Current overall form, suggests that answer is a resounding yes. Not only has Djokovic been playing like a well-oiled machine but his most serious opponents for tennis‘ main titles are currently stuttering somewhat. Roger Federer is always going to be a threat at any tennis tournament he enters but, the Swiss maestro is now in decline and this will continue, whereas Djokovic is at the peak of his powers. The same can be said for Rafael Nadal, who has struggled with injury of late and seems to be lacking confidence on the court. Andy Murray has performed well on clay this year but again came up short when it mattered most in the semi-final of the French Open, which means the Scot has now lost his last eight matches against Djokovic.
In fact, there is currently not a single player on the ATP Tour who has a good recent record against Djokovic, and the struggles of the men closest to him in the world rankings is only going to make things easier. Roger Federer and Rafael Nadal are great names but they no longer seem to have what it takes to defeat Djokovic and therefore the challenge for Djokovic is perhaps not as it once was.
That being said, Djokovic’s potentially great year cannot simply be put down to a lack of serious competition at the top of the men’s game. Yes, Federer and Nadal are weaker than they have been in the past but Djokovic is moving in the other direction, getting better, stronger. Therefore, how dominant Djokovic actually is this year, could come down to Djokovic himself. Getting to the top is very tough but staying there, well that is tougher again. The pressure is enormous and surely that has increased, having lost the French Open title and career Grand Slam for another year.
Many tennis commentators believe the semi-final of the French Open really showed where Djokovic is at right now. Andy Murray played some fantastic tennis during that match and at times was probably playing at his peak. However, before anyone had time to barely blink, Djokovic had taken the match away from him in the deciding set, sensational.
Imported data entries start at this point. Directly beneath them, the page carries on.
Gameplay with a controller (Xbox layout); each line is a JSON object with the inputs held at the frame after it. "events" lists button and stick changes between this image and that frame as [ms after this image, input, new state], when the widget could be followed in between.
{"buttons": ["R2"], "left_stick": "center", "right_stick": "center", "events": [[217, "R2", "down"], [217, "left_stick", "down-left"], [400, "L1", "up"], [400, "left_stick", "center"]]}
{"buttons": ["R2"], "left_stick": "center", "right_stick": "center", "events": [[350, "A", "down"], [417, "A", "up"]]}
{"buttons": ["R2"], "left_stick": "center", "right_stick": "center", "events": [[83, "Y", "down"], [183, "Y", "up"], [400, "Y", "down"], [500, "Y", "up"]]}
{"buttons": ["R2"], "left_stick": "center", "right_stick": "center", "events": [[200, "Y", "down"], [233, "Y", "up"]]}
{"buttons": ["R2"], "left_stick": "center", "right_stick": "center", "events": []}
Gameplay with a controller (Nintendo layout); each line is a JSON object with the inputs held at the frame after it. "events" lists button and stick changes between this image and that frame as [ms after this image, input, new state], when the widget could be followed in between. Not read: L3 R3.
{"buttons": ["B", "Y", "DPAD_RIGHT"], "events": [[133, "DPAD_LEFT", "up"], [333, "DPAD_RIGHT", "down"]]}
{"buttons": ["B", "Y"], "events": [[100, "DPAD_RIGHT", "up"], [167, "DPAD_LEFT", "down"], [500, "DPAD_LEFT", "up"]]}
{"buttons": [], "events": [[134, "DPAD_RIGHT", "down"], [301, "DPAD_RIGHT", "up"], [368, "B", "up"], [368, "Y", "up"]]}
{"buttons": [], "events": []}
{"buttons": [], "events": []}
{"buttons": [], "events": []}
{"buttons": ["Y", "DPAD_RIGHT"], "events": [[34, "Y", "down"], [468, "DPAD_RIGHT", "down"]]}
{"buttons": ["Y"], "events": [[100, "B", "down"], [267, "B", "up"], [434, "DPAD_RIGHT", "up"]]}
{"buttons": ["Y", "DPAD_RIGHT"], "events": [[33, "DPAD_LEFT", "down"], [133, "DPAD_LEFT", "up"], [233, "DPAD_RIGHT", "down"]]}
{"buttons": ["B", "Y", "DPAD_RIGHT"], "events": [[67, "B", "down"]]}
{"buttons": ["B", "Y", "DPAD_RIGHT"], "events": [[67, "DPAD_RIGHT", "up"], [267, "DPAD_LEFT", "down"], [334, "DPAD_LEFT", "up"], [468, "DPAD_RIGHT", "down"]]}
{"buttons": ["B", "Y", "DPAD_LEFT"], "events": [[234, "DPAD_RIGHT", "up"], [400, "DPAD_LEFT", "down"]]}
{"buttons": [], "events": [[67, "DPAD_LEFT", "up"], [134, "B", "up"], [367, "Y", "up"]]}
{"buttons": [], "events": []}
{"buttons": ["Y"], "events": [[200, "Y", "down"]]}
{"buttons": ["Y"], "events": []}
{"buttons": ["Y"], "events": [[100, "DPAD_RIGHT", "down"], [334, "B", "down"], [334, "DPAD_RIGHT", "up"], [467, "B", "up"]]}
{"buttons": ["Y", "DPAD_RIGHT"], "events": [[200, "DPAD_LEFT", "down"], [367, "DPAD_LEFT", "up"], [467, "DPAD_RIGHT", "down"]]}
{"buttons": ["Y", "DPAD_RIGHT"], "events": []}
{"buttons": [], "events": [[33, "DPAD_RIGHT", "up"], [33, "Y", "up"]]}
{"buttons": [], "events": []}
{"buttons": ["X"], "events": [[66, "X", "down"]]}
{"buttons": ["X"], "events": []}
That being said, having lost the 2015 French Open final, both the career Grand Slam and the calendar year Grand Slam is once again out of reach. The last person to come close to achieving the calendar year Grand Slam was Djokovic himself, winning the Australian Open, Wimbledon and the US Open in 2011 but bowing out in the semi-final of the French Open. Prior to that, Roger Federer also failed to complete the calendar year Grand Slam in 2006 and 2007, losing the French Open final twice. Therefore, it’s been the French Open that has always prevented a player from winning all four Grand Slam events in the same year.
The big task for Djokovic now, will be to move on from the French Open as quickly as possible and the best way to do that is by playing and winning matches. Despite the French Open final defeat, Djokovic is still the best player on the ATP Tour, not unstoppable but definitely the best.